MTI: As we near the end of our interview, is there anything special you'd like to say to your fellow writers, or to potential readers?
RICH: Write for fun, if it’s a hobby and you can make a little on the side, then great.
When making money is the reason to write—that is when your hobby becomes a job. Remember, stress kills. Your job is allowed to shorten your life, your hobby shouldn’t.
MTI: Very pertinent advice! By now, everyone's eager to check out your work. Before we go, do you have a few paragraphs of a story you'd like to share, maybe something new that nobody else has seen before?
RICH: This from my book The Mad King of Beaver Island.
King Strang swung his gaze between Jack and Brother Bedford. The Mormon King appeared cool and collected as if on a Sunday morning walk, and not present to quell a lynch mob. He held up his hands, palms out. “I want everyone to settle down.”
A shot rang out and smoke curled from the barrel of Brother Bedford’s gun. King Strang's hands went to his gut and he doubled over. When he pulled his hands away, no blood soaked his shirt. He glanced at Marshal Clinton with wide open eyes and eyebrows raised to his bald pate.
“Look everyone!” The Mormon lawman stepped forward, grasped his leader’s hand and held it up to the crowd. “Not even a bullet can harm our illustrious leader. God protects this man as if he is His only son!”
The crowd stood silent. The echo of gunfire rang in their ears. Belief rekindled within each heart, as displayed on every face.
“Is he the Messiah?” a whispered voice sounded for all to hear.
Proto grasped Jack’s elbow. “What have you done?”
Eyes quit blinking around the mob as their hands fell to their sides. Lips moved in prayer asking for forgiveness in doubting their leader.

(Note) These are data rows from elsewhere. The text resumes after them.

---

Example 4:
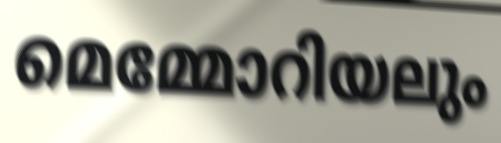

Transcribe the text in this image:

മെമ്മോറിയലും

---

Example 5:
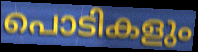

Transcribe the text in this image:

പൊടികളും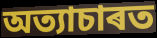
অত্যাচাৰত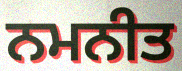
ਨਮਨੀਤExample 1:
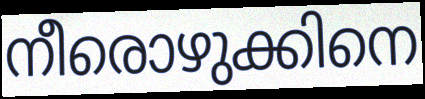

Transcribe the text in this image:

നീരൊഴുക്കിനെ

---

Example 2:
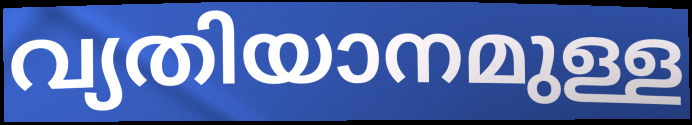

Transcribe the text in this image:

വ്യതിയാനമുള്ള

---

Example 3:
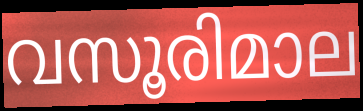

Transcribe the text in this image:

വസൂരിമാല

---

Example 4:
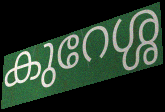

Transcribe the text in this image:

കുറേശ്ശ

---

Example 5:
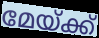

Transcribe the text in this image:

മേയ്ക്ക്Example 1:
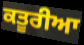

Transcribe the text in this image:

ਕਤੂਰੀਆ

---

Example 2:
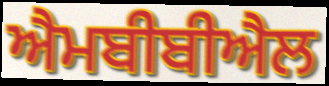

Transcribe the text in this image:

ਐਮਬੀਬੀਐਲ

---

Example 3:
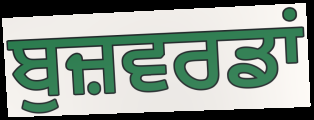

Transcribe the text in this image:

ਬੁਜ਼ਵਰਡਾਂ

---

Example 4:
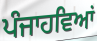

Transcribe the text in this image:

ਪੰਜਾਹਵਿਆਂ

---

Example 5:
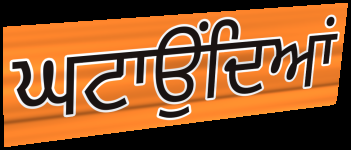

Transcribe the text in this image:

ਘਟਾਉਂਦਿਆਂ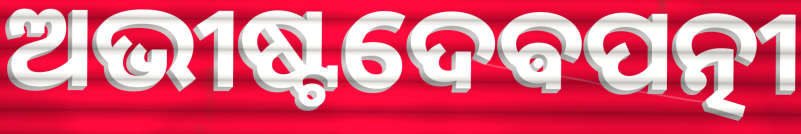
ଅଭୀଷ୍ଟଦେଵପତ୍ନୀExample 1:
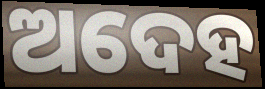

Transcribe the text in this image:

ଅଦେହ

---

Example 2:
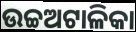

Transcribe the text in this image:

ଉଚ୍ଚଅଟାଳିକା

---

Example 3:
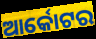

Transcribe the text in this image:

ଆର୍କୋଟର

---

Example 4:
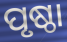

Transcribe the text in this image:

ପୃଷ୍ଠା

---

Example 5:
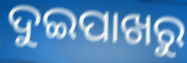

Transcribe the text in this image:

ଦୁଇପାଖରୁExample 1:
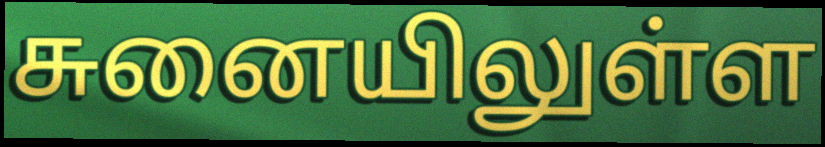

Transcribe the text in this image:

சுனையிலுள்ள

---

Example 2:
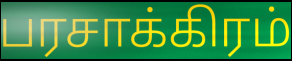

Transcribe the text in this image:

பரசாக்கிரம்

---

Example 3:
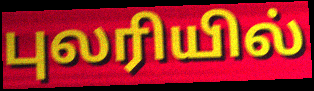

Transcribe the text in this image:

புலரியில்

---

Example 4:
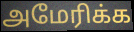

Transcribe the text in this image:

அமேரிக்க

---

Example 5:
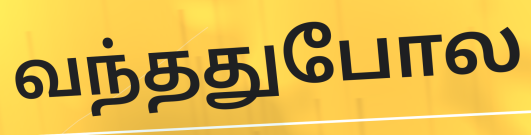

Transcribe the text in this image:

வந்ததுபோல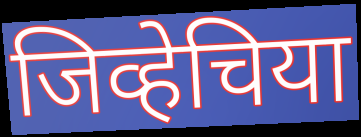
जिव्हेचिया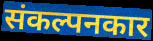
संकल्पनकार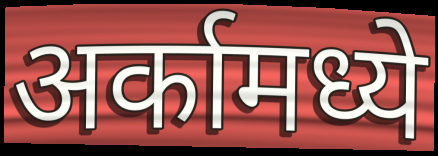
अर्कामध्ये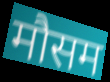
मौसम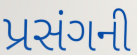
પ્રસંગનીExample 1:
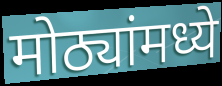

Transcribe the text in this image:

मोठ्यांमध्ये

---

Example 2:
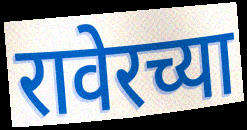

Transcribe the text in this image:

रावेरच्या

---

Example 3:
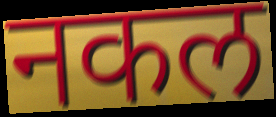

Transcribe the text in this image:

नकल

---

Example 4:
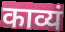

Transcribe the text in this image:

काव्यं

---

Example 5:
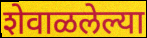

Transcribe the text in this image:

शेवाळलेल्याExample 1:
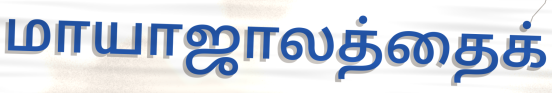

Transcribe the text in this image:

மாயாஜாலத்தைக்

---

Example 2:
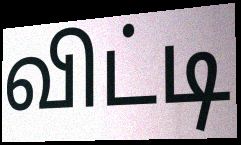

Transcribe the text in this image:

விட்டி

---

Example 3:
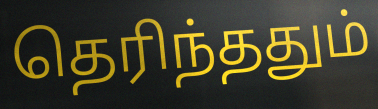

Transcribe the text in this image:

தெரிந்ததும்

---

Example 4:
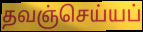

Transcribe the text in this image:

தவஞ்செய்யப்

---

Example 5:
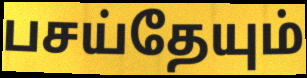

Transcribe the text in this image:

பசய்தேயும்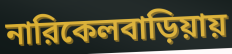
নারিকেলবাড়িয়ায়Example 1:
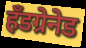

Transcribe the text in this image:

हँडग्रेनेड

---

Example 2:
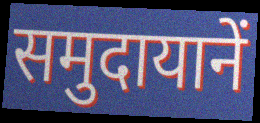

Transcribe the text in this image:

समुदायानें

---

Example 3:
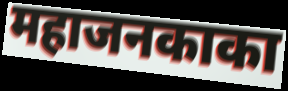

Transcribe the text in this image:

महाजनकाका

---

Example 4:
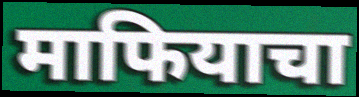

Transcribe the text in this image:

माफियाचा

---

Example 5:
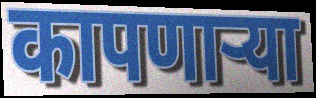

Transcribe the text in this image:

कापणाऱ्याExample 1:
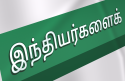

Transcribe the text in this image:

இந்தியர்களைக்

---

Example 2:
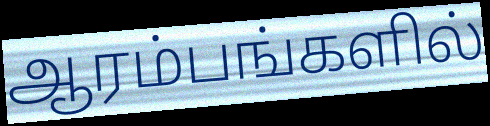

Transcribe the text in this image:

ஆரம்பங்களில்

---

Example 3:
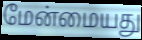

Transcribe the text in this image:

மேன்மையது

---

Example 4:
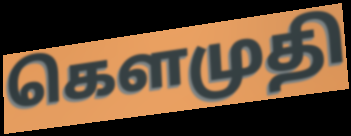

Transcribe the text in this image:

கௌமுதி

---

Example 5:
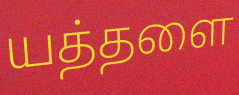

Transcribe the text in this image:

யத்தளை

“It’s Numont! He started this!” Clinton pointed at Jack. The mob turned as one in his direction
Another man stepped forward to the side of Tom Bedford. “You fool!” He ripped the gun from Bedford’s hand.
Tom Bedford peered at the man. “Brother Wentworth, stay out of this.”

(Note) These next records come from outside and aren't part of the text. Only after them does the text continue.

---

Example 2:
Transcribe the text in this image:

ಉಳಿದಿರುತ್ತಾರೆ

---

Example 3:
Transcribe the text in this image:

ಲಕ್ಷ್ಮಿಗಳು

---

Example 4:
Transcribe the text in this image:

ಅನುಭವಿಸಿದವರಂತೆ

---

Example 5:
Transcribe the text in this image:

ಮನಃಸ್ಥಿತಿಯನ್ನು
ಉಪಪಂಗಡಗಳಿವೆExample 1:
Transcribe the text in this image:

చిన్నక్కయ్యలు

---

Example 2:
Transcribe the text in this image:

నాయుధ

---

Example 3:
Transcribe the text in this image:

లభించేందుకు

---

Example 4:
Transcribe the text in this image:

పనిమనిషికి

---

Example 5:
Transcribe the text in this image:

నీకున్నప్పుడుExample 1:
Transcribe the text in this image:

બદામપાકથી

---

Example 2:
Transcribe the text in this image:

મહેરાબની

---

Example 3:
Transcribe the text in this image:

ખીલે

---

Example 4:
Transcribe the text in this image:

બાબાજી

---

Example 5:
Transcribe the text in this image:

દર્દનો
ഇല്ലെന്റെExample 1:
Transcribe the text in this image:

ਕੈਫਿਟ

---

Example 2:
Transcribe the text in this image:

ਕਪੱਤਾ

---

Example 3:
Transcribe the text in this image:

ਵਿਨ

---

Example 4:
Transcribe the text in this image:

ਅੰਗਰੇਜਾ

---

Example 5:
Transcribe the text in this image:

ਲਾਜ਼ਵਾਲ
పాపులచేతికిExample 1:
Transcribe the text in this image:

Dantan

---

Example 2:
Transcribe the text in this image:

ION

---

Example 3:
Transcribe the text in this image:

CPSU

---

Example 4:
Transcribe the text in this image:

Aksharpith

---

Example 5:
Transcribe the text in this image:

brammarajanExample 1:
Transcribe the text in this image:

“Oh, for God's sake, you missed him.” He cocked the pistol and aimed at the King. After the echo of the gunfire died down and the smoke from the powder drifted away, the Mormon King genuflected on his knees. This time blood seeped between his fingers. Fear squeezed his eyes shut and his ashen face streamed sweat. God had not saved him this time.
“My God, what have you done,” wheezed King Strang.